Back to chat boxes on live streams… For several hours over a period of days, I watched the chatter. It’s amazing the energy that resonated through the words as people came and went. When a couple people came in arguing, it set others off. When people were more positive, others joined along. A couple rotten apples totally changed some of the conversations, which made me want to leave. At that point, I began to release frequencies of peace and hope into everyone in the chat. Eventually, I saw “the tide turn” toward a more respective banter between participants. In a sense, I felt compassion for those who wanted to argue. Of course, the arguing centered around religious and political views. Go figure… Why should that not be a surprise!?

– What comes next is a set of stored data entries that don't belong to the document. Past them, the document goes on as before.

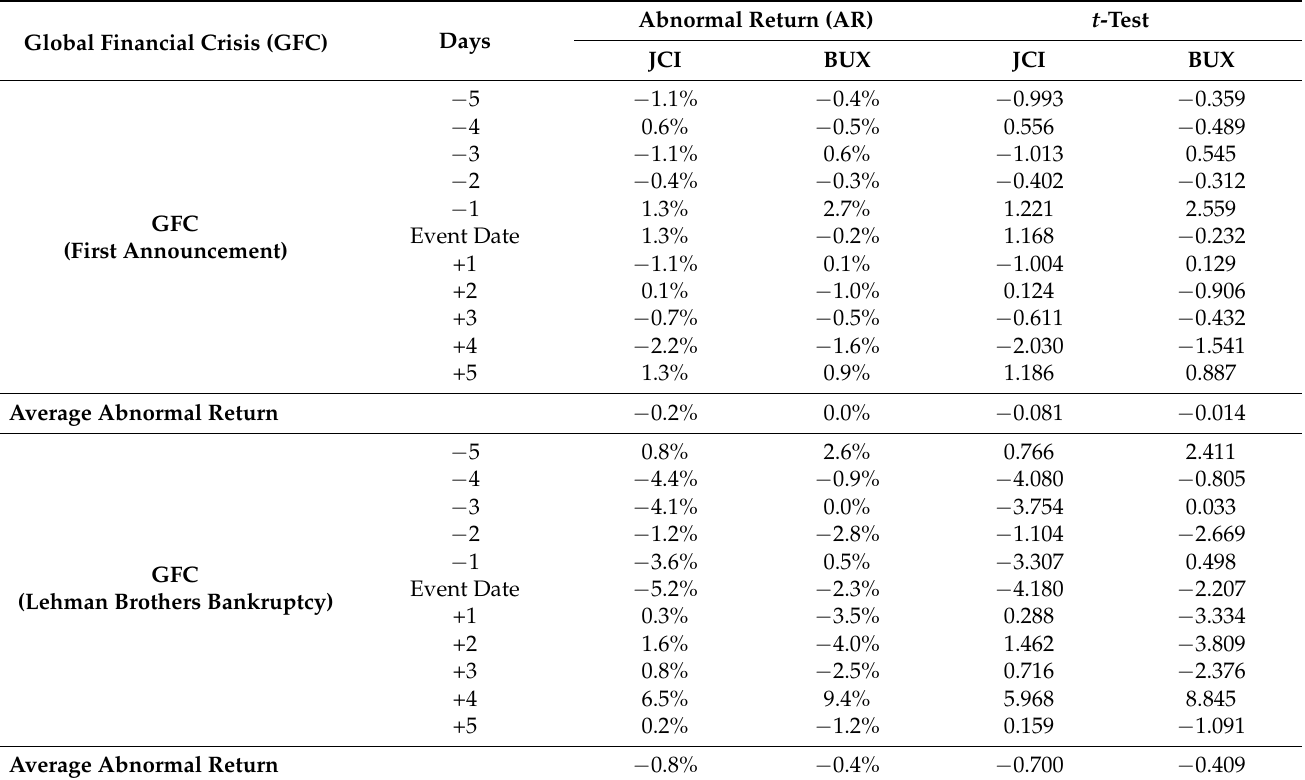
Figure 2 chart line of cumulative abnormal return of JCI during COVID ‐ 19 (epidemic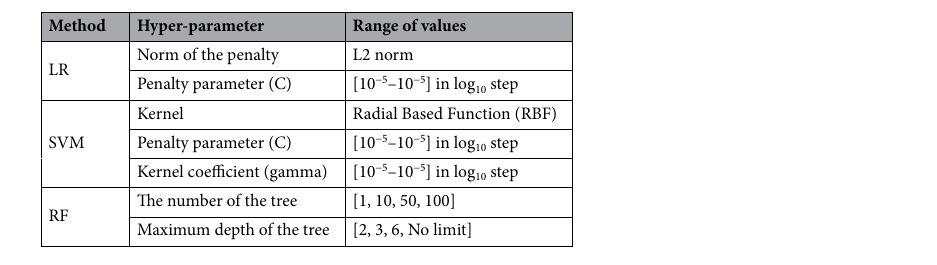
Table 1. List of the hyper-parameter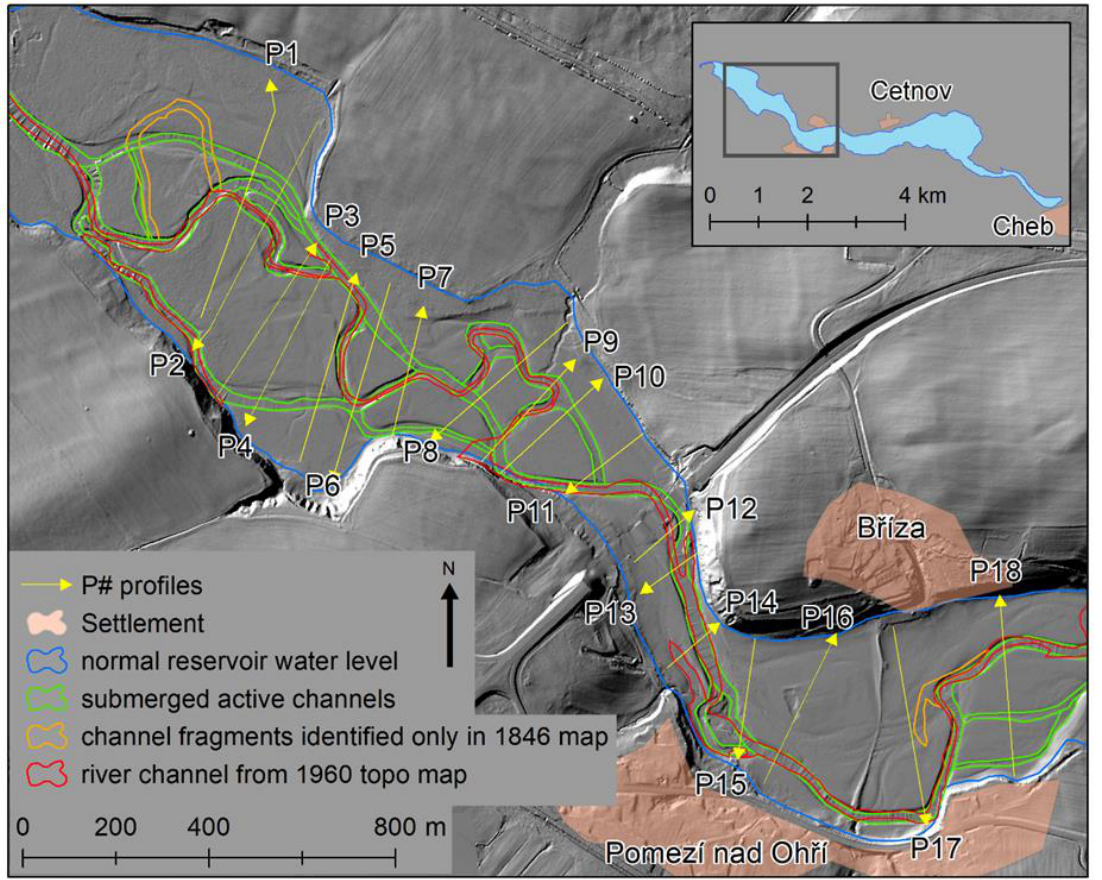
Figure 2. Detailed maps of the inflow to the Skalka Reservoir with positions of transect profiles (P#) and positions of banklines of historical and current channels of the Ohře River. The shaded light detection and ranging (LiDAR) data show the 2011 drawdown.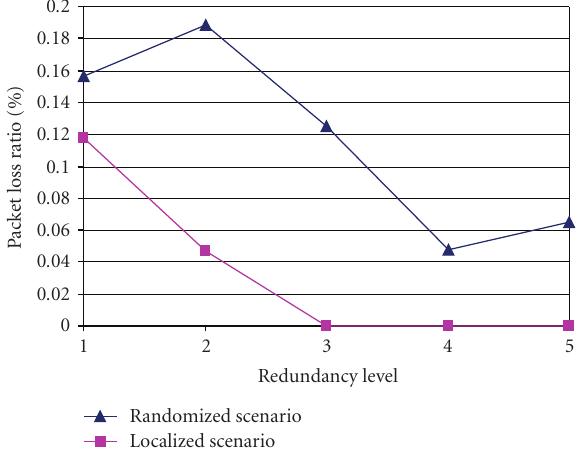
Figure 9: Packets Loss ratio—Heavily loaded.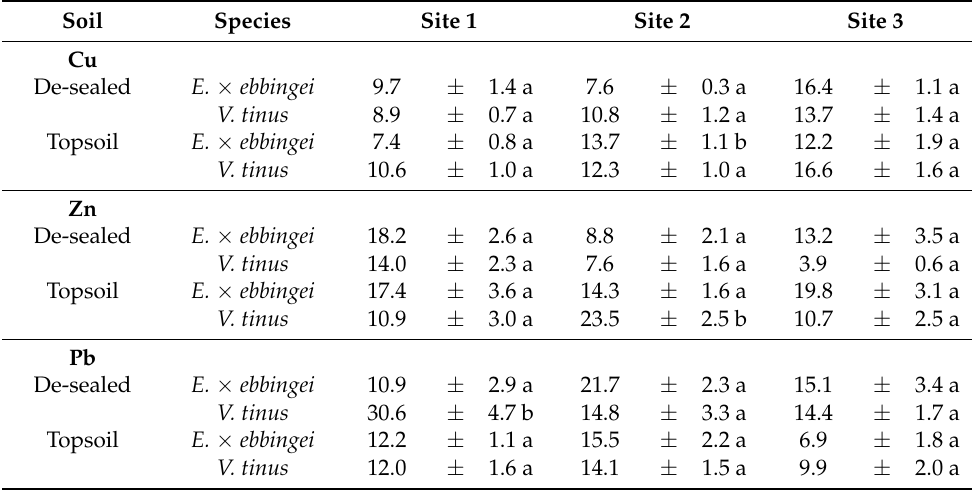
Table 4. Heavy metal concentrations ( µ g g − 1 d.w.) in leaf samples after two years of plant cultivation in de-sealed and topsoil at T1. Significant differences (at least p < 0.05) are shown by different small letters for comparison between de-sealed and topsoil within the same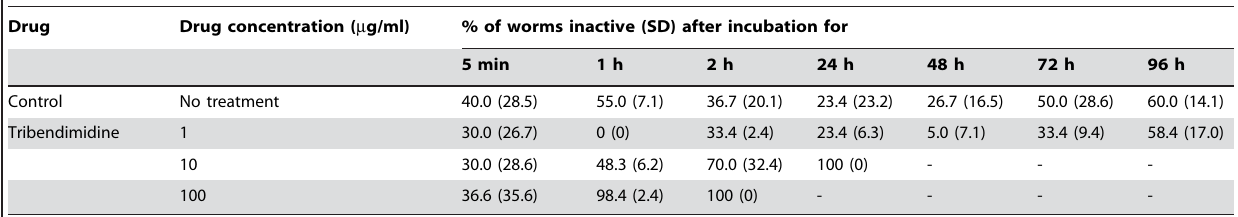
Drug Drug concentration ( m g/ml)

If we want to live healthier and happier lives, it might do us some good to consider that even though we may have the right to free speech, we might be better saying nothing. Carefully weigh our words prior to spitting them out. My dad used to say, “make sure your brain is engaged before putting your mouth into gear.” Do we really want to live out negative consequences of our verbally vomited words? Do we want to be frustrated, angry, fearful, bitter, hurt, or anxious? Remember – our words can bring us into these negative places. Do we really have the right to cancel someone because we disagree with their point of view? If so, what good does it really do us? Have we considered the problem might be within us rather than others? Why do we feel it’s necessary to consider one group on the “left” and another on the “right?” When we do that, we’ve come into agreement with cancel culture. Where’s the unity in pointing fingers at “the other side?”
When we open our mouths and say negative and demeaning things to others, we’ve literally put ourselves in “verbal jail” because we’ve become captive to our words. On the other side of the coin, when others spew nastiness all over us, we have a choice to be offended. Once I learned to carefully weigh my words along with not being offended by someone else’s words, I began to live a more peaceful life. The consequence of that? I’m physically and emotionally more healthy than I’ve ever been. It takes practice and understanding that we each have value as a human as a starting point. No one person is greater than another. Honor yourself while you honor others. Maybe that person shooting nasty verbal arrows towards you simply had a bad day and needs some extra love.
My parting words for you? Consider that even when we’re allowed to engage in free speech, sometimes it’s better to shut up. Think about the consequences directed into our body for every word that comes out of our mouth. We are living today what we said over ourselves yesterday, a month ago, and even years ago. To live in better health, learn to make adjustments in what comes out of our mouth.